Saved entries:
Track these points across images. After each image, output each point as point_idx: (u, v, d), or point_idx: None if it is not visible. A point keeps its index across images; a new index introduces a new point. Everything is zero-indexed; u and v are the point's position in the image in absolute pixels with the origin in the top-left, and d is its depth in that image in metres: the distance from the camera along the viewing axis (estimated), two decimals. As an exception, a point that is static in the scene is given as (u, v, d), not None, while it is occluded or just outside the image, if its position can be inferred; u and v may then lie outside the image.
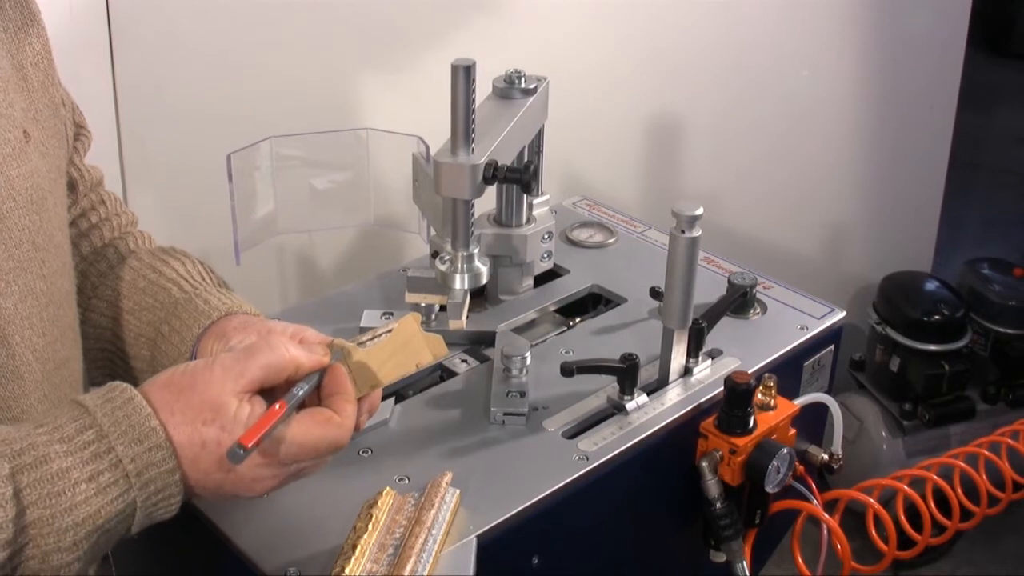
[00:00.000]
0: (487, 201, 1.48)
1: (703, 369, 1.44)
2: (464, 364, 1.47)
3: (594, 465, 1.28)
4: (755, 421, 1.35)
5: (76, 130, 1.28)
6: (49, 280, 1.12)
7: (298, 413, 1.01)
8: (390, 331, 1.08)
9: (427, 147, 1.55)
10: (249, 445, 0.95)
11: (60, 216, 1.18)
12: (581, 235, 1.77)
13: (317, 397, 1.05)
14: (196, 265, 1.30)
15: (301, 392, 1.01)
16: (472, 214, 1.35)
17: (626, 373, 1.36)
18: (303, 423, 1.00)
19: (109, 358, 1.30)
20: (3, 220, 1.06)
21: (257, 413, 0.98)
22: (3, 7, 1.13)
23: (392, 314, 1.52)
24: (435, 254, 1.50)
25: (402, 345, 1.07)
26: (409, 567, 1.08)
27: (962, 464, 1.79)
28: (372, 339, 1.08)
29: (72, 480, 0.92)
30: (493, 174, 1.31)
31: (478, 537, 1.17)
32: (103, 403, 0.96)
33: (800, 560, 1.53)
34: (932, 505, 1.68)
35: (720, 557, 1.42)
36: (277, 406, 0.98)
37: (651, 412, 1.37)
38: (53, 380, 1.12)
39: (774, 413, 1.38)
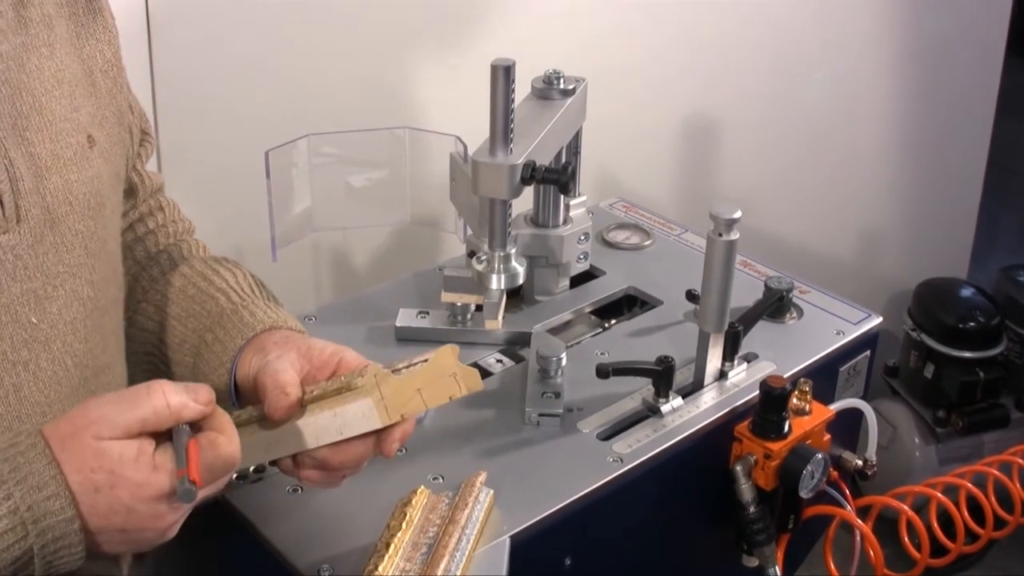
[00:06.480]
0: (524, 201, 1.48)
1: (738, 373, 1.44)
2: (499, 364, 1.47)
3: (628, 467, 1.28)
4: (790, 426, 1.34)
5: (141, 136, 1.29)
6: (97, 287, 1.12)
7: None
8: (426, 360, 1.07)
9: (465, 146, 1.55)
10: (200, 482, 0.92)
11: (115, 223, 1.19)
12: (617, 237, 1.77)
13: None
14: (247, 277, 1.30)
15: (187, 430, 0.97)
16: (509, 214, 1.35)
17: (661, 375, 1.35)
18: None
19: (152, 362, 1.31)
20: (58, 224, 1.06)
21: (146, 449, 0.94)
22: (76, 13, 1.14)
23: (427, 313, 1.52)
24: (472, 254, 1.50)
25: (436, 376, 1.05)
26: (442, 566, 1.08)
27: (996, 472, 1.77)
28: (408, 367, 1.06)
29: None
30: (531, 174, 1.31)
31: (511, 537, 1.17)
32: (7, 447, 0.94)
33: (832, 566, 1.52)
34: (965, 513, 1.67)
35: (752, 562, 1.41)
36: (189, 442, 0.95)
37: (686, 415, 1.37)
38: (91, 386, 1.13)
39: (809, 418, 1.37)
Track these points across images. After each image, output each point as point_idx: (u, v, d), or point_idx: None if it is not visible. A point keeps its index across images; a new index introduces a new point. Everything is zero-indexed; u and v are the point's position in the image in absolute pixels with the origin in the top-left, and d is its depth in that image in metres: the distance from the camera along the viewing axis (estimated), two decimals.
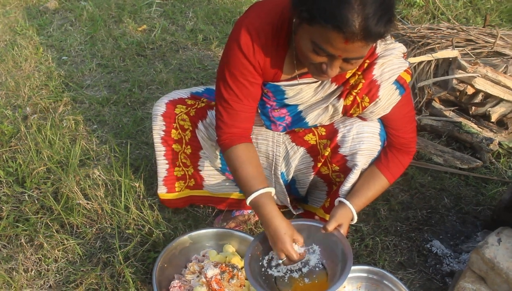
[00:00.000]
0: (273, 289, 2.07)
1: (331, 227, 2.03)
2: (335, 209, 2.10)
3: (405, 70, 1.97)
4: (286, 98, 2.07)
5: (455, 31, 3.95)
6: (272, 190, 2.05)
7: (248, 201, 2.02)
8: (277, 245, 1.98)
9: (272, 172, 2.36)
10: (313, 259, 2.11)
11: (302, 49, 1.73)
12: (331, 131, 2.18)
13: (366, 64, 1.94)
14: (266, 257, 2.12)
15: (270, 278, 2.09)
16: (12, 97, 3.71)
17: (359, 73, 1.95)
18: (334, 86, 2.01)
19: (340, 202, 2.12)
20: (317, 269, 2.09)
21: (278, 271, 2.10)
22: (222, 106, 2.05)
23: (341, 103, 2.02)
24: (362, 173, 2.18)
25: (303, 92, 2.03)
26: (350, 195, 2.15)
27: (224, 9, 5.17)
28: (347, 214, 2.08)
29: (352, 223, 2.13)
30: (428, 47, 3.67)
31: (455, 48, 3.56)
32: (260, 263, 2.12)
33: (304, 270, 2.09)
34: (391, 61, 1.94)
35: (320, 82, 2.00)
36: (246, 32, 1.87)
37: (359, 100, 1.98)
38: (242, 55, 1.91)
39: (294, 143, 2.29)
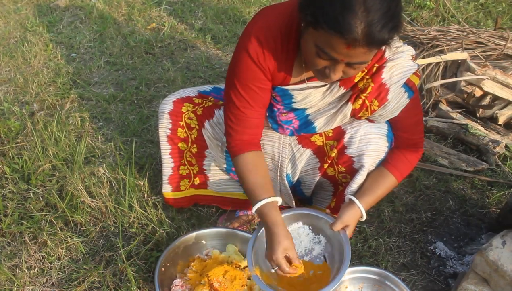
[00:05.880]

## What to produce:
Set down again, word for word, the stretch of records from the line with "3: (405, 70, 1.97)" to the line with "37: (359, 100, 1.98)", both of those lines included.

## Solution for this task:
3: (405, 70, 1.97)
4: (286, 98, 2.07)
5: (455, 31, 3.95)
6: (272, 190, 2.05)
7: (248, 201, 2.02)
8: (277, 245, 1.98)
9: (272, 172, 2.36)
10: (313, 259, 2.11)
11: (302, 49, 1.73)
12: (331, 131, 2.18)
13: (366, 64, 1.94)
14: (266, 257, 2.12)
15: (270, 278, 2.09)
16: (12, 97, 3.71)
17: (359, 73, 1.95)
18: (334, 86, 2.01)
19: (340, 202, 2.12)
20: (317, 269, 2.09)
21: (278, 271, 2.10)
22: (222, 106, 2.05)
23: (341, 103, 2.02)
24: (362, 173, 2.18)
25: (303, 92, 2.03)
26: (350, 195, 2.15)
27: (224, 9, 5.17)
28: (347, 214, 2.08)
29: (352, 223, 2.13)
30: (428, 47, 3.67)
31: (455, 48, 3.56)
32: (260, 263, 2.12)
33: (304, 270, 2.09)
34: (391, 61, 1.94)
35: (320, 82, 2.00)
36: (246, 32, 1.87)
37: (359, 100, 1.98)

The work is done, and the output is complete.